Mantan Direktur Operasi Mata Uang di Bank Sentral Nigeria (CBN), Ahmed Umar, mengungkapkan bahwa mantan gubernur bank tersebut, Godwin Emefiele, mencetak desain naira miliknya sendiri.

Hal itu diungkapkan mantan direktur CBN saat memberikan kesaksian di Pengadilan Tinggi Federal Capital Territory, FCT di Maitama.

Ia menyebutkan, fitur desain yang disetujui mantan Presiden Muhammadu Buhari berbeda dengan yang diinstruksikan Emefiele untuk dicetak.

Umar berkata, “Desain yang disetujui Presiden itu memiliki kode QR, yang tidak dimiliki mata uang yang beredar. Posisi potret ada di sebelah kanan, yang dicetak CBN ada di sebelah kiri dan skema nomor yang disetujui Presiden berbeda dengan yang dihasilkan CBN..”

Komisi Kejahatan Ekonomi dan Keuangan, EFCC, pada tanggal 15 Mei, mendakwa Emefiele atas empat dakwaan di hadapan Hakim Maryanne Anenih dari Pengadilan Tinggi FCT.

Namun Emefiele membantah tuduhan tersebut dan diberikan jaminan sebesar ₦300 juta.

Sementara itu, perlu diingat bahwa Presiden Bola Tinubu menunjuk Jim Obazee pada Juli lalu untuk menyelidiki aktivitas CBN dan entitas terkait lainnya di bawah kepemimpinan Emefiele.
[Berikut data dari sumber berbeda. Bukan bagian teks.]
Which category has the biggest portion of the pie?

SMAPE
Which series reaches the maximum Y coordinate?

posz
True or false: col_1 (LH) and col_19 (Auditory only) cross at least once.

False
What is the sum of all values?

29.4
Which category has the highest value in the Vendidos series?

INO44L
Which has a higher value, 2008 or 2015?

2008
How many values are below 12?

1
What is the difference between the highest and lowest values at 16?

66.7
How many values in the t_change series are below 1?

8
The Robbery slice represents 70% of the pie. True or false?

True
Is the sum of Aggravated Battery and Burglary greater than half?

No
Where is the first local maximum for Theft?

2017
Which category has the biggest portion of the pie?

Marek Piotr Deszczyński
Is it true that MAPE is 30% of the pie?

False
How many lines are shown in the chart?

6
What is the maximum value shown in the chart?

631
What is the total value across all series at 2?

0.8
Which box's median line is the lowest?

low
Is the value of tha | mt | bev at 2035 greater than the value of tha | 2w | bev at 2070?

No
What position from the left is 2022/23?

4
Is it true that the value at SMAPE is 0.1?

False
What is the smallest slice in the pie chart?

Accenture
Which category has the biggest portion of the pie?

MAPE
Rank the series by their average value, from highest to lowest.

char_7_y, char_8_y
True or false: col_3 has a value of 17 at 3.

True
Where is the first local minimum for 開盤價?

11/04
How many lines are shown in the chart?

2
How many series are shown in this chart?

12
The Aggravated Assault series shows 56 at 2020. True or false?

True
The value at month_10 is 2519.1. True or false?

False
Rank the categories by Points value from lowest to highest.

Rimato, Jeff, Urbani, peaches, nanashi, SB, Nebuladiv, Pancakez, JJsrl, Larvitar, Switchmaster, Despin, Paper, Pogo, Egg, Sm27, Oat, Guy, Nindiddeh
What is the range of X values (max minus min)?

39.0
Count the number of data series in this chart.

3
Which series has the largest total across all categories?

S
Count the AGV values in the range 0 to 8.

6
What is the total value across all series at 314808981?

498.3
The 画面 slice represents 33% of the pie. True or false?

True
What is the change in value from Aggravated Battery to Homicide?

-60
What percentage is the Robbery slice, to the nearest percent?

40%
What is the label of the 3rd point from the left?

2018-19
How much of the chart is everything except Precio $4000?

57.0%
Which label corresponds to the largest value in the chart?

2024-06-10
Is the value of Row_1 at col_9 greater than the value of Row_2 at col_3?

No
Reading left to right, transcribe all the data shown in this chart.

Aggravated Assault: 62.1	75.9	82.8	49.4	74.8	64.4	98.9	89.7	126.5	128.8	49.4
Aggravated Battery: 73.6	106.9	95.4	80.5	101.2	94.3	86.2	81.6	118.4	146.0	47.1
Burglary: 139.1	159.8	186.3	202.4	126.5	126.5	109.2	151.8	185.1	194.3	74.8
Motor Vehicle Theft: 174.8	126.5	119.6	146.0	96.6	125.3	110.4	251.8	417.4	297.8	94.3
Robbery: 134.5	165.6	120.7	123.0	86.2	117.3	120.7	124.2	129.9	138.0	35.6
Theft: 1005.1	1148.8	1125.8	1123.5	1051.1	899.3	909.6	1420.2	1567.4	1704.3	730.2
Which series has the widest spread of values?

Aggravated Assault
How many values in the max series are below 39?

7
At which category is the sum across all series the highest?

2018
Menurut laporan yang diserahkan kepada presiden pada bulan Desember 2023, penyelidikan menuduh mantan gubernur CBN melakukan beberapa kesalahan, termasuk menyimpan deposito tetap senilai £543,5 juta di Inggris tanpa meminta persetujuan dari dewan direksi dan komite investasi bank dan “ penarikan tunai palsu sebesar $6,23 juta.”

Emefiele juga disebut-sebut telah menginvestasikan uang Nigeria tanpa izin di 593 rekening bank asing di Inggris, AS, dan Tiongkok, memanipulasi nilai tukar, dan melakukan tindakan penipuan dalam proyek e-Naira CBN.

Laporan tersebut menuduh mantan gubernur CBN “mencuri dana publik melalui uang muka pemerintah atau dikenal sebagai Ways and Means” sebesar ₦17,37 triliun.